Roses have been cultivated since the early ancient Chinese, and are still found in gardens all over the world today. Roses are not the picky, reluctant plants some people think they are. Give roses lots of food, consistent water and ample sunshine and you'll be rewarded with hundreds of flowers. In Phoenix, roses have one more request, and that is for afternoon shade from the blistering summer sun.
Locate the rose bed in an area that gets eight hours of sunshine. Afternoon shade in the summer is ideal. Plant roses any time except late May through late August, as Phoenix summers are too hot for roses to establish new roots. Plant bare root roses November through January.
Dig a hole 2-feet deep and wide.
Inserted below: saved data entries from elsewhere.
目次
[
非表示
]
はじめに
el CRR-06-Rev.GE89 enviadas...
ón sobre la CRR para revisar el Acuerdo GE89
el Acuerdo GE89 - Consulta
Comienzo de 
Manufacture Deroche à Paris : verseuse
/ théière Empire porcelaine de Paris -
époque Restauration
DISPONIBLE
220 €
Mix the removed soil with a half bucket of gypsum, four buckets of compost and two buckets of potting soil. Add slow release fertilizer per package directions and mix thoroughly. The gypsum counteracts the Phoenix soil's alkalinity, the compost adds organic material and the potting soil lightens the soil.
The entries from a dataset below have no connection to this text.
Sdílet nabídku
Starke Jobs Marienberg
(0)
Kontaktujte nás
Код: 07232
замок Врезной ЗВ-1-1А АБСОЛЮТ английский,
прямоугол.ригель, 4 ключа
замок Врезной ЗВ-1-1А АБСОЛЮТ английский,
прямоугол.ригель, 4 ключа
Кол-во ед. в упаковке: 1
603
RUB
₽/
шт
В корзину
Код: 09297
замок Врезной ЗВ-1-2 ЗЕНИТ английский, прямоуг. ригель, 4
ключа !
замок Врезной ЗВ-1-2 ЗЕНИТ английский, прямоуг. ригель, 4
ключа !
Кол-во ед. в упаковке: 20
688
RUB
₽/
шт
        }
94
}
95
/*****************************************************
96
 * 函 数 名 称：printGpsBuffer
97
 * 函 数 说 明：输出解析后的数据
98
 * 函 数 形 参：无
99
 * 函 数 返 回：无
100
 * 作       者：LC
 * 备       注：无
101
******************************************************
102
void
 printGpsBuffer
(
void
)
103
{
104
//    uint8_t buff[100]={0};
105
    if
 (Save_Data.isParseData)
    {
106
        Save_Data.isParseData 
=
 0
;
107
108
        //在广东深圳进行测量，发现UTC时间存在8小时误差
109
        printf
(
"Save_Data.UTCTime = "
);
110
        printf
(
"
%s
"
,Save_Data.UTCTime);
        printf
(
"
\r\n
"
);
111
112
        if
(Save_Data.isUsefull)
Fill the hole with water and let it drain.
Remove the rose from its container. If it's difficult to remove, check the bottom to see if any roots are protruding from the drainage holes. If so, cut them off. Place the container on its side and gently push down. Roll the container and push again. The rose should be much easier to remove now.
Refill the hole to the size of the container the rose is currently growing in, plant the rose inside the hole and water it. The soil should be at the same level on the rose trunk in your garden as it was in the container.
Water the rose once a week during the winter and every three or four days during the summer. Don't depend on summer rains. In Phoenix, storms will drop a half-inch to an inch of rain in a heavy downpour that has a tendency to run off rather than soak in. Deep water your roses in the summer once a month to get rid of accumulated salts.
Fertilize every month by scratching a complete rose food into the soil. That's more often than package directions, but the additional watering in the summer means the rose food doesn't last as long.
Prune the roses in December, if desired. Remove dead canes, crisscrossing branches and even up the plant. Pruning isn't required in Phoenix. If you cut the rose flowers with 18 to 24 inches of stem, you're giving the plant a light pruning every time you cut flowers. That's all it really needs.
Remove aphids in early spring by washing them off with a stream of water from the hose. Keep an eye out for powdery mildew. The plant will look like it has white dust on it. Use a fungicide made for the purpose. Roses in Phoenix are somewhat prone to mildew because of the warm days and cooler nights during fall and spring.